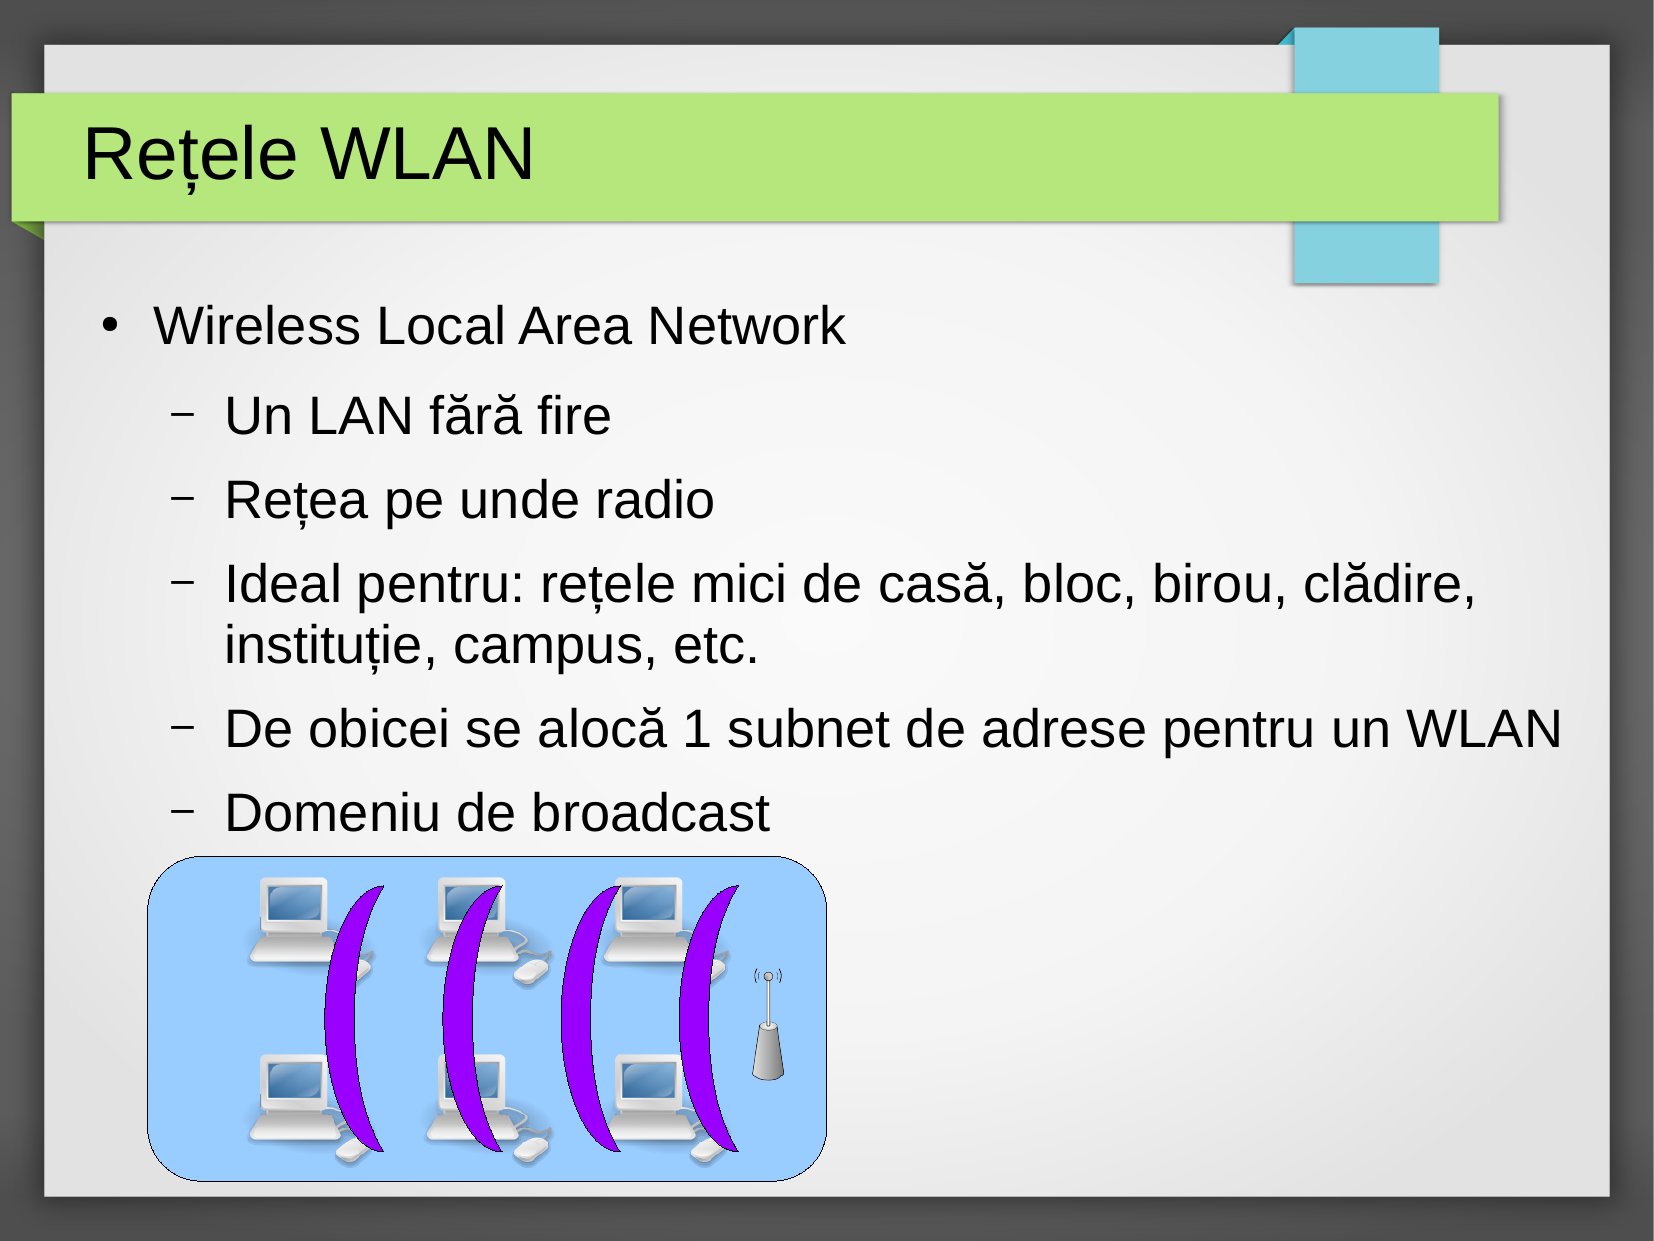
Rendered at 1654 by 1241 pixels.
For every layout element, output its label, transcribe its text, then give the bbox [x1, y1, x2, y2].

list Wireless Local Area Network Un LAN fără fire Rețea pe unde radio Ideal pentru: rețele mici de casă, bloc, birou, clădire, instituție, campus, etc. De obicei se alocă 1 subnet de adrese pentru un WLAN Domeniu de broadcast [82, 295, 1571, 1015]
text_box [147, 885, 827, 1182]
title Rețele WLAN [82, 94, 1264, 213]
picture [0, 0, 1654, 1241]
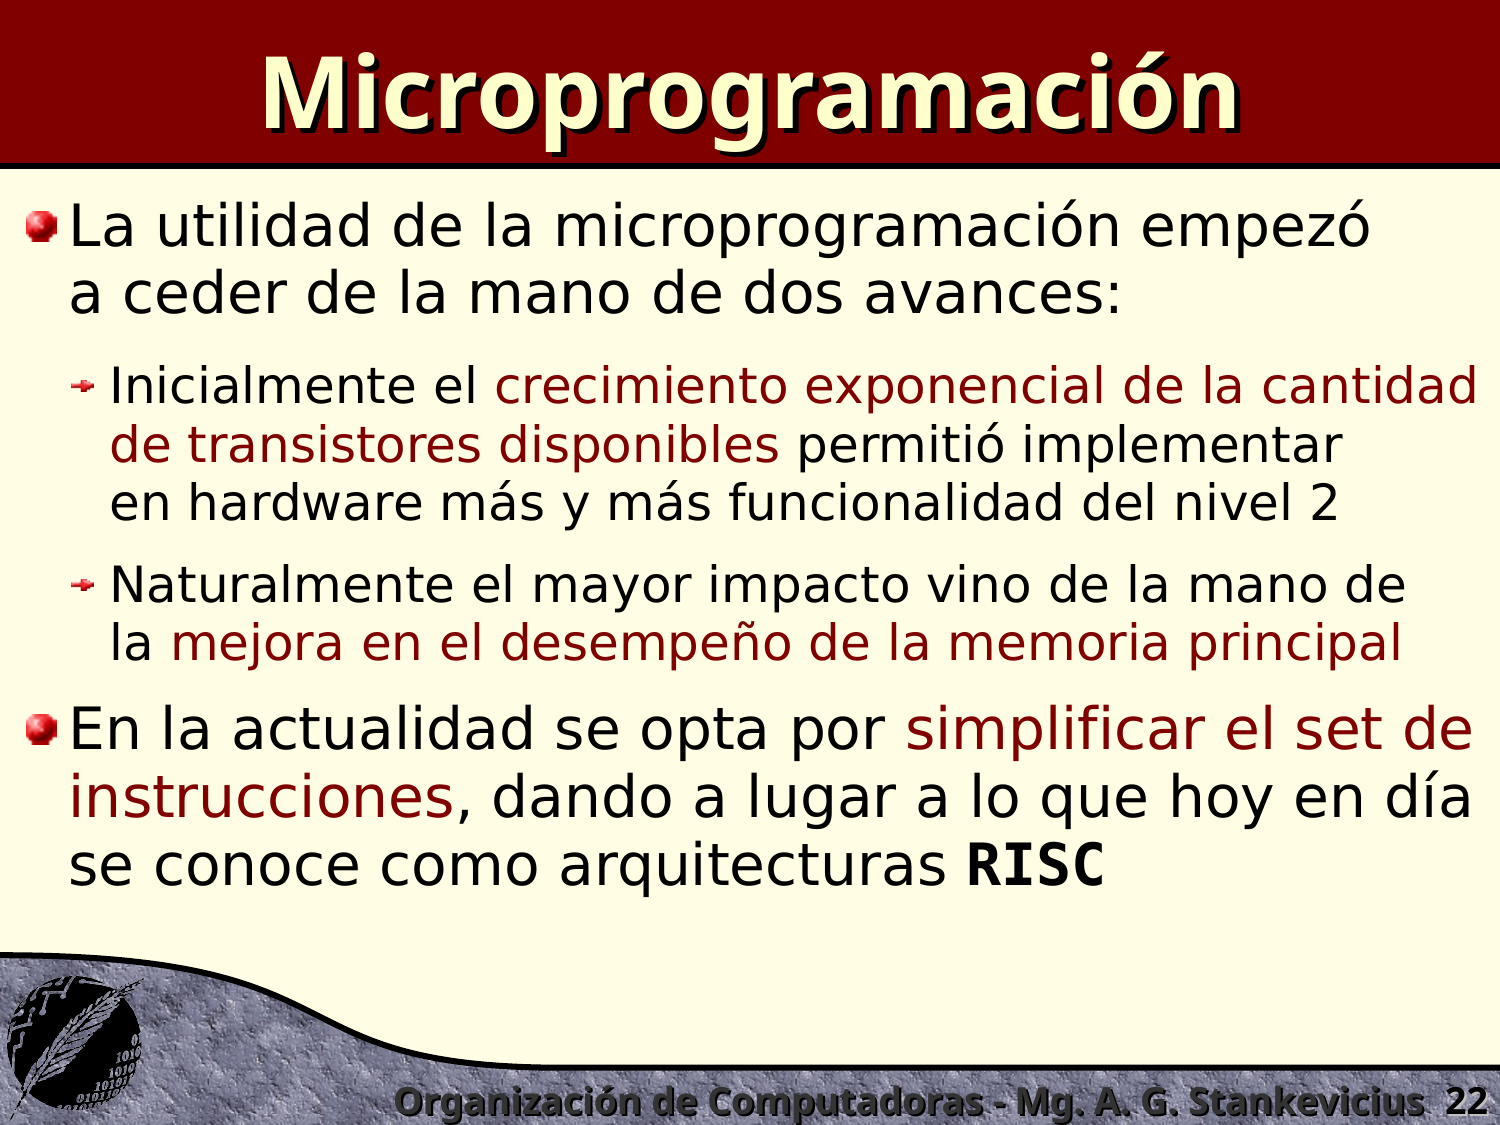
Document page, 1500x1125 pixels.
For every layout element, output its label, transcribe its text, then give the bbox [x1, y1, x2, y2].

•••••

Task brief:
Rewrite the text of the records above with "bbox" changed to "bounding box" and nothing else altered. Leave out the pictures.

Output for this exercise:
Rendered at 1654 by 1241 pixels.
For every layout element, output its label, transcribe its text, then give the bounding box [x1, y1, x2, y2].

list Wireless Local Area Network Un LAN fără fire Rețea pe unde radio Ideal pentru: rețele mici de casă, bloc, birou, clădire, instituție, campus, etc. De obicei se alocă 1 subnet de adrese pentru un WLAN Domeniu de broadcast [82, 295, 1571, 1015]
text_box [147, 885, 827, 1182]
title Rețele WLAN [82, 94, 1264, 213]
picture [0, 0, 1654, 1241]
Document page, 1500x1125 pixels.
For every layout element, output its label, transcribe its text, then give the bounding box [x1, y1, x2, y2].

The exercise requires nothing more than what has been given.